The proposed syntax for placeholder is %FUNC(ARGS)%.
As a first step I suggest to implement two functions only:
%RANDSTR(len)% - will be replaced with random string of lowercase letters of length
len
.%JOB_EXEC_ID% - will be replaced with the job execution ID.
Placeholders will not be allowed in protocol prefix. So, there will be no validation impact.
List of functions could be extended later (e.g. to have %JOB_ID%, etc.).
URLs after placeholders replacing will be stored in job_execution.info
field during job_execution creation. This will allow to use them later to find
objects created by a particular job run.
Example of create request for data source with placeholder:
{
"name": "demo-pig-output",
"description": "A data source for Pig output, stored in Swift",
"type": "swift",
"url": "swift://edp-examples.sahara/pig-job/data/output.%JOB_EXEC_ID%",
"credentials": {
"user": "demo",
"password": "password"
}
}
Alternatives¶
Do not allow placeholders.
Data model impact¶
job_execution.info
field (json dict) will also store constructed URLs.
REST API impact¶
None
Other end user impact¶
None
Deployer impact¶
None
Developer impact¶
None
Sahara-image-elements impact¶
None
Sahara-dashboard / Horizon impact¶
Horizon need to be updated to display actual URLs for job execution.
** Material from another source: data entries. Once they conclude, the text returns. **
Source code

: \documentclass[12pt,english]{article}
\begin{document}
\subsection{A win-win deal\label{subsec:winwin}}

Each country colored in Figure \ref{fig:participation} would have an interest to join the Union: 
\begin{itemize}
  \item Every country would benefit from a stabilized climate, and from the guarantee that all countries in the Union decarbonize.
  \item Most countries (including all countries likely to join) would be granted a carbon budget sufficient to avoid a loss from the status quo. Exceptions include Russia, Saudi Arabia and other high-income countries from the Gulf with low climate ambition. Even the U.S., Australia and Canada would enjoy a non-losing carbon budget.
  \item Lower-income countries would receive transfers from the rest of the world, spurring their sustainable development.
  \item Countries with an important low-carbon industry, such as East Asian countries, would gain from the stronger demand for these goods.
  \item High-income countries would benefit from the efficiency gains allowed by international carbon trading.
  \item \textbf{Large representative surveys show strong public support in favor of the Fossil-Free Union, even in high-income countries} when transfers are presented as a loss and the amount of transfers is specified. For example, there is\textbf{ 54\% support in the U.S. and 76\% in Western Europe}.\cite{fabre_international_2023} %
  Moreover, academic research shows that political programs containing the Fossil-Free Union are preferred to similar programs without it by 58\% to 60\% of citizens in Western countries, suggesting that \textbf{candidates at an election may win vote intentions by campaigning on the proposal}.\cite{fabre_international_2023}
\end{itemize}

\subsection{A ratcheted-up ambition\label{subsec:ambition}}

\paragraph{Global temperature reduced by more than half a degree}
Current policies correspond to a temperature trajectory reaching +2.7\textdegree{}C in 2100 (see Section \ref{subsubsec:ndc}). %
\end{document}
Input Data Source and Output Data Source sections of job execution details page will be extended to include information about URLs used.
REST will not be changed since new information is stored in the existing ‘info’ field.
Implementation¶
Assignee(s)¶
- Primary assignee:
alazarev (Andrew Lazarev)
- Other contributors:
None
Work Items¶
Implement feature
Document feature
Dependencies¶
None.
Testing¶
Manually.
Documentation Impact¶
Need to be documented.
References¶
None